Мы попрощались с констеблем, совершенно не к месту проявлявшему сочувствие, и направились по набережной к отелю «Ройял».
— Этот подлый Борджия может спать спокойно, — заговорил Холмс, отчаянно жестикулируя. — О таких, как он, прекрасно заботится местная полиция.
— Но у них не было доказательств…
— Ну надо же! — крикнул он так громко, что напугал пожилую пару, неспешно идущую впереди нас. — Неужели никто не заметил нездорового удовольствия, с которым этот тип в течение двух часов демонстрировал чужим людям обнаженное тело своей мертвой жены? Неужели не имеет никакого значения тот факт, что он, перед тем как похоронить ее в общей могиле, радуется, что она успела оставить завещание? А констебль Кичингэм считает, что это доказывает неподдельность его скорби!
— Послушайте, Холмс, — спокойно возразил я, — с какой бы возмутительной небрежностью ни было проведено коронерское дознание, его выводы сомнений не вызывают. Бесси Манди захлебнулась из-за эпилептического припадка. Присяжные в данном случае сделали единственно возможный вывод: смерть в результате несчастного случая.
— О коронерском дознании, так же как и о присяжных, у меня ничуть не лучшее мнение, чем о полицейских, Ватсон. Теперь я точно знаю, что мисс Констанс Мэкс угрожает смертельная опасность. И одному Богу известно, где ее искать. Полиция и присяжные ничем не помогут ей. Ее спасут только доказательства. Велика истина, и она восторжествует [65]
. Даже в Херн-Бей.Мы вернулись в отель и пообедали, а потом Холмс долго стоял у окна с кружевными занавесками и мрачно смотрел на море. Заходящее солнце отражалось в спокойных водах бухты и играло в бурых от угольной пыли парусах барж, плывущих вдоль эссекского берега. Затем мой друг подошел ко мне и молча протянул телеграмму. Это был ответ Лестрейда на запрос относительно смерти другой миссис Смит — Эллис Бёрнем, погибшей в Блэкпуле: «У полиции нет подозрений в умышленном убийстве».
Обвинят ли Джорджа Джозефа Смита только в мошенничестве и двоеженстве? Или на его совести лежит более тяжкое преступление? Ответ на эти вопросы зависел от тайны гибели Бесси Манди на руках у своего любящего и чистоплотного мужа.

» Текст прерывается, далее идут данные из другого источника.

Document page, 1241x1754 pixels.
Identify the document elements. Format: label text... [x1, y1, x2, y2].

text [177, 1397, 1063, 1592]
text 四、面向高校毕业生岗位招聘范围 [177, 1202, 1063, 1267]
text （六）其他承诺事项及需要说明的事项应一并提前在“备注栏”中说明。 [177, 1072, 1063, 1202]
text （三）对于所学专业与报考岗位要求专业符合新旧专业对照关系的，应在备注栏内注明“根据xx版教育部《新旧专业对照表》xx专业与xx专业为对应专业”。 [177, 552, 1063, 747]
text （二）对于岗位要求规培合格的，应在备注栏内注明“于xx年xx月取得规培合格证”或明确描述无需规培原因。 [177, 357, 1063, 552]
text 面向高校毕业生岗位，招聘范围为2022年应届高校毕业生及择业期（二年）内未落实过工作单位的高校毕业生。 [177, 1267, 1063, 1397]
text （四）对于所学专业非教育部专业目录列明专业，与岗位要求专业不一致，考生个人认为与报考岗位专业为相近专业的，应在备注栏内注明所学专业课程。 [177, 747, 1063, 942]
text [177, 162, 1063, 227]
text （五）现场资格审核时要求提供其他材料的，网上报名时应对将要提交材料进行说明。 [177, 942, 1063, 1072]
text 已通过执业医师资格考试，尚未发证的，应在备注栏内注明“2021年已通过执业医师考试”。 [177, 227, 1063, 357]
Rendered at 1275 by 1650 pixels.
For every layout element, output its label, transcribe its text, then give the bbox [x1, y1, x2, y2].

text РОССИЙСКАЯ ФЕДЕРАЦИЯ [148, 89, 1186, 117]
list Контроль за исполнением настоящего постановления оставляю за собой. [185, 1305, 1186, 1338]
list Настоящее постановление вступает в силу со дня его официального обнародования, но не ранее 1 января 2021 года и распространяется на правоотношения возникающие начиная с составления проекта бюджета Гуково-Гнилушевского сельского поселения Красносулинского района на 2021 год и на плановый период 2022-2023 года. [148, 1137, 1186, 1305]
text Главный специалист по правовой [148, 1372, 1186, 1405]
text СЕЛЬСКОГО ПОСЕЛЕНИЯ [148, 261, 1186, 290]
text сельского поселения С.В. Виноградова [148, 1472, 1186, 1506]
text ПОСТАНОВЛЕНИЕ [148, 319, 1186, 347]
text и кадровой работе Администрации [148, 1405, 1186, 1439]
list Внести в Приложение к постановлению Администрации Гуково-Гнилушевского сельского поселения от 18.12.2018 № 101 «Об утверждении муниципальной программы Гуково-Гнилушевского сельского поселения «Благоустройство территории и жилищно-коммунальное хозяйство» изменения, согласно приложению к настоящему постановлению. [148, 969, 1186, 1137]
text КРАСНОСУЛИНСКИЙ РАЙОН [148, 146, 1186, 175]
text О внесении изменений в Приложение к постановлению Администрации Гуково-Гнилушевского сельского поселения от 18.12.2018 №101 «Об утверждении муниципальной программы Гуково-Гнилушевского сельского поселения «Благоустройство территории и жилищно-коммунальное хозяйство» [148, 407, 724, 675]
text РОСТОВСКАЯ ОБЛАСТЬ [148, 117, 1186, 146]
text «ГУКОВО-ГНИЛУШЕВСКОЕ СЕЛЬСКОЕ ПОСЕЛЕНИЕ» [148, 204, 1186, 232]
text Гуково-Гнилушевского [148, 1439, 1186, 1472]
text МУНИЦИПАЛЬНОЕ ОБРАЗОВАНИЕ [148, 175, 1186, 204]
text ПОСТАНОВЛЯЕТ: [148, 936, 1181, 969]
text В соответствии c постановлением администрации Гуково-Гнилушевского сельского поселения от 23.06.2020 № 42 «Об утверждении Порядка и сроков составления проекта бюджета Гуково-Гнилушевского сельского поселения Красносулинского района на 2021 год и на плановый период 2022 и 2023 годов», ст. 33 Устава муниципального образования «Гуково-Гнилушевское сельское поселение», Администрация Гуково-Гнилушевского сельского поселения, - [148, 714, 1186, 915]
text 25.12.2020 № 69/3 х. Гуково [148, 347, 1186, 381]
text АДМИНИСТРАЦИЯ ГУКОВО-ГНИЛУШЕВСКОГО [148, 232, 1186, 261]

Ума не приложу, как Холмсу при таких неутешительных обстоятельствах удалось на следующее утро собрать вместе коронера Восточного Кента Ратли Моулла, гробовщика Альфреда Хогбина, доктора Фрэнка Остина Френча, мисс Лили О’Салливан из шоу «Прекрасные купальщицы» и незадачливого констебля Кичингэма. Встречу назначили в доме восемьдесят по Хай-стрит — в тот момент там никто не проживал. Не знаю, вмешалась ли тут невидимая рука Лестрейда или Майкрофта Холмса, но одно было бесспорно: Холмс в тот день напоминал сержанта, отчитывающего нерадивых солдат.
Лишь для мисс О’Салливан, чей прелестный купальный костюм из голубых панталон с оборками и такого же цвета корсажа украсил бы любой фешенебельный морской курорт, он неохотно сделал исключение. Остальным же не позволял никаких возражений и оправданий. Я никогда еще не видел, чтобы сразу несколько человек чувствовали себя так подавленно в его присутствии.
— Если позволите, начнем с заполнения ванны. — Его слова гулко отдавались в пустой комнате, тускло освещенной лучами солнца, которые проникали с улицы сквозь узкое окошко. — Констебль Кичингэм! Возьмите вот это ведро и ступайте на кухню. Наберите воды из котла, поднимитесь сюда и вылейте в ванну. И продолжайте до тех пор, пока она не заполнится на три четверти, как в день трагедии, когда вы с доктором Френчем побывали здесь. До той поры прошу нас не отвлекать.